You can achieve this by combining `include_patterns` (navigation) with a custom `content_extract_hook` (payload).

```python
async def extract_article(page, response, url):
    # If it's a listing page, return None. 
    # The crawler will still find links, but won't save content/hash for this page.
    if "/category/" in url:
        return None 
    
    # If it's an article, extract the data
    return await page.locator("article.main-content").inner_text()

litecrawl(
    ...,
    include_patterns=[r"/category/", r"/article/"],
    content_extract_hook=extract_article
)
```

### 2. Structured Data & Change Detection

`litecrawl` determines if a page is "fresh" by hashing the return value of your extraction hook. 
*   If you return a **Dictionary**, the crawler automatically sorts the keys and dumps it to JSON before hashing. This ensures deterministic hashes.
*   **Crucial:** Do not include timestamps, random numbers, or ad-rotation IDs in your returned dictionary. These will cause the hash to change on every run, tricking the scheduler into thinking the content is always "fresh," leading to aggressive over-crawling.

```python
async def structured_extract(page, response, url):
    """
    Extracts metadata. Returns a dict.
    """
    return {
        "title": await page.title(),
        "price": await page.locator(".price").inner_text(),
        "stock": await page.locator(".stock-status").inner_text(),
        # "scraped_at": time.time()  <-- WRONG! This breaks change detection.
    }

litecrawl(..., content_extract_hook=structured_extract)
```

### 3. The Downstream Hook

This is where your data leaves the crawler. This hook is called *immediately* after the database is updated. It is the ideal place to push data to Kafka, S3, or an API.

```python
async def push_to_api(content, content_type, url, is_fresh, error_count):
    """
    content: The result from your content_extract_hook (e.g., the dict above)
    is_fresh: True if content hash changed OR new links were found.
    """
    if is_fresh and content:
        payload = {
            "url": url,
            "data": content, # This is the clean dict from step 2
            "crawled_at": time.time() # Add timestamps HERE, not in extraction
        }
        await my_api_client.post("/ingest", json=payload)

litecrawl(..., downstream_hook=push_to_api)
```

### 4. Custom Interaction (Login/Cookies)

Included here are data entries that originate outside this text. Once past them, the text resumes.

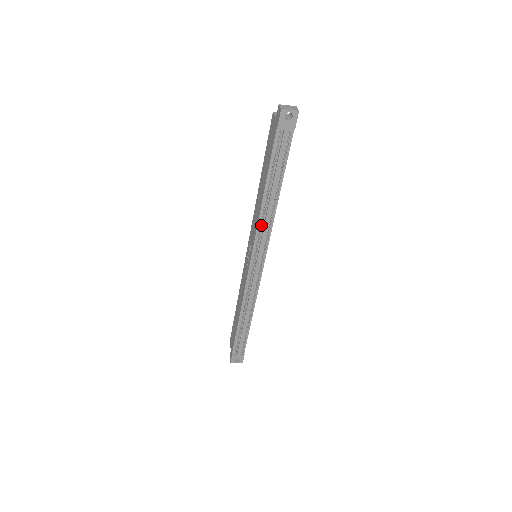
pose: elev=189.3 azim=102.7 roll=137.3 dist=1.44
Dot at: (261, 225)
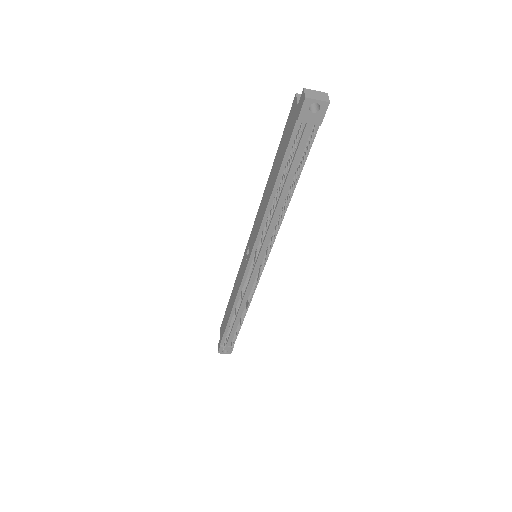
Dot at: (264, 228)
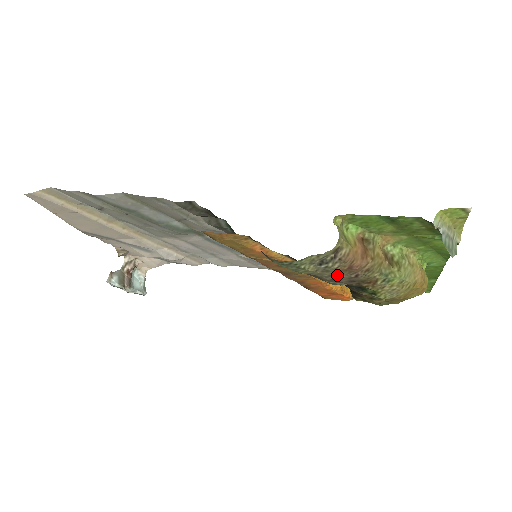
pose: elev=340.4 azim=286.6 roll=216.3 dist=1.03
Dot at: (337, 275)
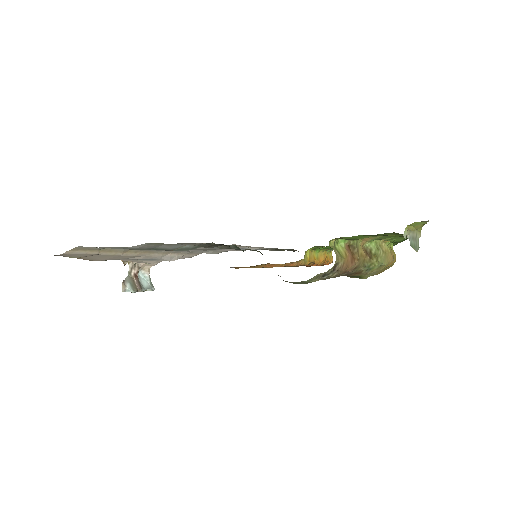
Dot at: occluded
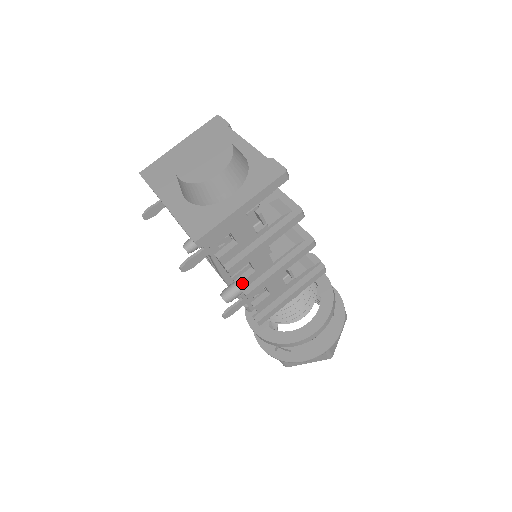
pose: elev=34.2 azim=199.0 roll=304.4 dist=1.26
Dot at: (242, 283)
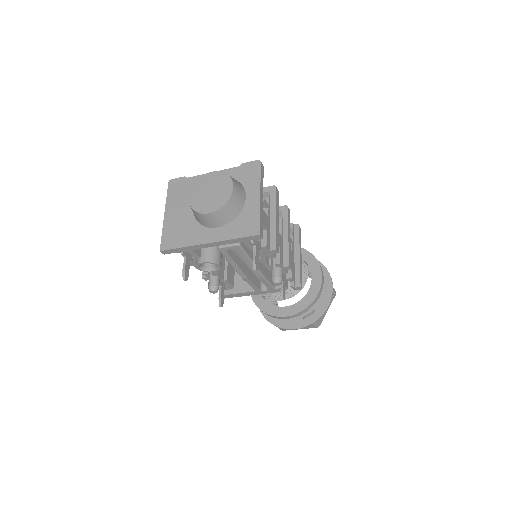
Dot at: (280, 261)
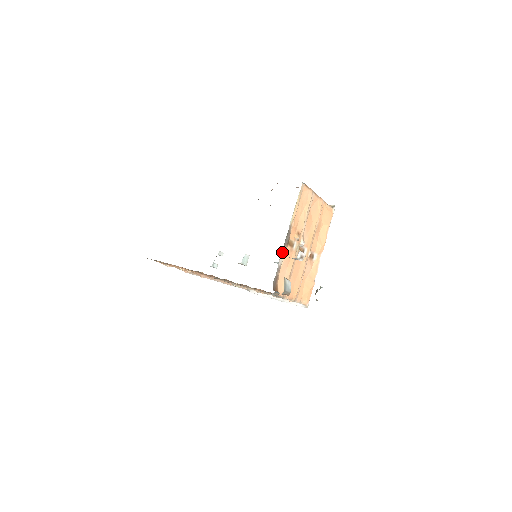
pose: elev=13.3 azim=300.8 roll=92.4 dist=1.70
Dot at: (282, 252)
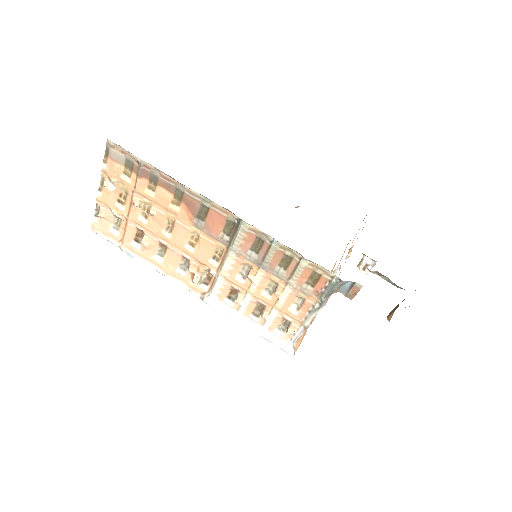
Dot at: occluded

Use `page_ready_hook` to interact with the page before links or content are touched.

```python
async def handle_popups(page, response, url):
    # Click generic "Accept Cookies" buttons
    try:
        await page.click("#accept-cookies-btn", timeout=2000)
    except:
        pass
        
    # Wait for a specific element to ensure dynamic content loaded
    await page.wait_for_selector(".dynamic-content")

litecrawl(..., page_ready_hook=handle_popups)
```

## Operational Best Practices

1.  **Concurrency:** Keep `n_concurrent` moderate (5-20). SQLite handles concurrency well, but high write contention from hundreds of workers on a single file can lead to locking issues.
2.  **Database Management:** The `sqlite_path` is the only state. Backup this file to back up your crawl frontier.
3.  **Logs:** The tool logs to standard python logging. Redirect stdout/stderr to a file in your cron definition to monitor progress.
4.  **Partitioning:** If you need to crawl 10 distinct websites, it is often better to set up 10 separate cron entries with 10 separate SQLite files rather than one massive monolithic crawl. This isolates failures and simplifies configuration.